Selecting A General Contractor
Choosing a contractor is an important decision that will have a great impact on the success or failure of your project. Great plans, contracts, and construction documents cannot get good work from someone lacking in skill or integrity. Find someone whom you can trust and feel comfortable working with.
Signs Of An Honest & Reliable General Contractor
- High level of professionalism. Courtesy, respect, punctuality and the ability to communicate are some of the most important attributes a contractor can have next to their basic competency.
- Licensed by the state and have never had a complaint filed or had disciplinary action taken against them. Ask for their license number or look them up by name on DenverGov.org’s Contractor License Search.
- The general contractor carries adequate Workman’s Compensation and General Liability insurance. Ask to see their insurance certificates.
- They’ve been in business seven or more years under the same name.
- A well established contractor will have a permanent, physical business office and address, a tax identification number and business license, and will have these readily available.
- They can offer at least five positive references from previous customers.
- They specialize in the work you are wanting performed and can provide referential material of such experience.
- They offer detailed descriptions of the Scope of Work to be performed.
- They will warranty their work.
- They don’t ask for more than 25-33% of the cost up front.
- They don’t require final payment until the work is complete.
- They are in good standing with the Better Business Bureau.
- They’re affiliated with a local, state, regional or national industry organization, such as NARI. Involvement in a professional organization tends to keep a contractor better informed about the latest developments and issues in the industry.
General Contractor Warning Signs
- The name, address, phone number and email address cannot be verified.
- The business is not registered with the state. Business registration is public record in Colorado and can be verified online at the Colorado Secretary of State Records Search.
- The sales representative pressures you into signing a vague contract with no legal verbiage.
- The sales representative offers you a discount or low rate if you sign the contract on the day of your meeting.
- The sales representative will offer you a “low rate” or “money off” to use your home for advertising.
- There are not multiple references offered and they are not legitimate referrals. Any competent general contractor would not mind if you were trying to verify their credentials.
- Their license(s) are not current or in good standing.
- You are unable to obtain insurance information or their insurance is not current.
- If you are asked to pay for the job in advance or payment plans are not broken down for completion milestones.

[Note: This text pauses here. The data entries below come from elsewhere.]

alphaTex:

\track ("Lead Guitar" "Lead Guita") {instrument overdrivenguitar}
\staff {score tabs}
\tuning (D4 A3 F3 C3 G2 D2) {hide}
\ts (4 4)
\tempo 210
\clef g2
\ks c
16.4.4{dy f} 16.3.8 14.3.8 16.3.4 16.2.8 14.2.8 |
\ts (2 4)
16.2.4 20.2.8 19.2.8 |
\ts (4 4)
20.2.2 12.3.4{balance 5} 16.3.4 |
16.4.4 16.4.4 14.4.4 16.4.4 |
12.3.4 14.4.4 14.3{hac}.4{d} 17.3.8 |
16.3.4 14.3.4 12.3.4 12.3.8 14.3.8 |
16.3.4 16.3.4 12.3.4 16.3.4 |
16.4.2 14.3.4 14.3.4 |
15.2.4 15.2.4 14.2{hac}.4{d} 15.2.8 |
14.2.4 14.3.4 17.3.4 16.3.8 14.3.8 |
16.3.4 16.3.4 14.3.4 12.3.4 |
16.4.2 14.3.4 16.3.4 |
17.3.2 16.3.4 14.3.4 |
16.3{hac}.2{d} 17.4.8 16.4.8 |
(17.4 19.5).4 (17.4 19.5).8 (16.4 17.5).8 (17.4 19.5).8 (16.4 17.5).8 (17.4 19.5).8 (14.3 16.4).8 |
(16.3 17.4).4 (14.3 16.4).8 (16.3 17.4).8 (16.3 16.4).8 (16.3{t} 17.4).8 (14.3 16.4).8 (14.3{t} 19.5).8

- If you are asked to pay cash instead of check, credit card, money order or cashiers check.
- If you are asked to make checks out to a person instead of a business or DBA (Doing Business As).
- If the business cannot be found in the phone book or has no membership with associations such as The Denver Better Business Bureau or any trade associations.

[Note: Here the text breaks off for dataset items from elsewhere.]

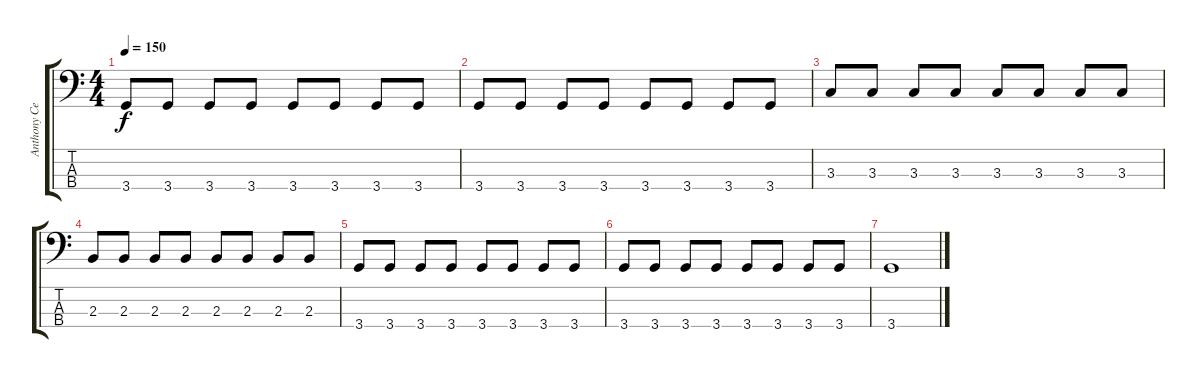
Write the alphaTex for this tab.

\track ("Anthony Celestino (Bass)" "Anthony Ce") {instrument electricbasspick}
\staff {score tabs}
\tuning (G2 D2 A1 E1) {hide}
\ts (4 4)
\tempo 150
\clef f4
\ks c
3.4.8{dy f} 3.4.8 3.4.8 3.4.8 3.4.8 3.4.8 3.4.8 3.4.8 |
3.4.8 3.4.8 3.4.8 3.4.8 3.4.8 3.4.8 3.4.8 3.4.8 |
3.3.8 3.3.8 3.3.8 3.3.8 3.3.8 3.3.8 3.3.8 3.3.8 |
2.3.8 2.3.8 2.3.8 2.3.8 2.3.8 2.3.8 2.3.8 2.3.8 |
3.4.8 3.4.8 3.4.8 3.4.8 3.4.8 3.4.8 3.4.8 3.4.8 |
3.4.8 3.4.8 3.4.8 3.4.8 3.4.8 3.4.8 3.4.8 3.4.8 |
3.4.1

- The contractor does not inform you in writing of your three day Right of Rescission, required by law.
- Information is not to your understanding and is vague.
- Contractor does not listen to what you want.
- The contractor is too “busy” to talk and cannot return phone calls in a timely manner.
- The contractor is impatient and cannot listen to your specific needs.
- The contractor does not have a portfolio or cannot visually show you homes they have worked on.
- The contractor knows how much your budget is and intently tries to get you outside of it.
- The contractor cannot get proper permitting from the city where you live.
Tips to Spotting a Rip-Off Contractor
No matter what size your home improvement project is, the lowest bidder is not always the best. Both the Federal Trade Commission and the Better Business Bureau have found the following to be indications that a contractor may not have the best intentions for their potential customers:
- They solicit door-to-door. Be suspicious of contractors who attempt to gain business by visiting door-to-door. This can sometimes mean that the contractor is not from a local, established business but is instead just passing through and trying to make a quick buck.
- They have materials left over from a previous job. If a contractor offers a cut-rate price on a project because they have materials left over from a recent job at your neighbors house or the house “down the street”, it is a common ploy of fly-by-night operators or handymen who are based out-of-state and use their pick-up trucks as their place of business.
- They ask the customer to get the required building permits. This could be a sign that the contractor is hoping to avoid contact with the local agency that issues such permits. Perhaps they are not licensed or registered as required by the state or locality. A competent contractor will get all the necessary permits before starting work on a project.
- They do not list a business phone number in the local directory. This can be a red flag indicating that the contractor does not have an established business presence in-state, or that they perhaps rely on a home answering machine to “screen” customer calls.
- They pressure the customer for an immediate decision. A reputable professional will recognize the customers need for time to consider many factors when deciding which contractor to hire.
- The customer should expect and ask for time to check references; look into the contractors standard of work and their professional designations and affiliations; verify their insurance; check to see if they need a license (and if so, that it is valid); get written estimates from several firms based on identical project specifications, and contact the Better Business Bureau and local consumer protection agency to see if they have information on the contractor.
- They ask you to pay for the entire job up-front or demand cash only. Whatever the reason, a customer should never pay for the entire project upfront. Payments should be by credit card or check so that your credit card statement or cancelled check can provide proof of payment, if needed.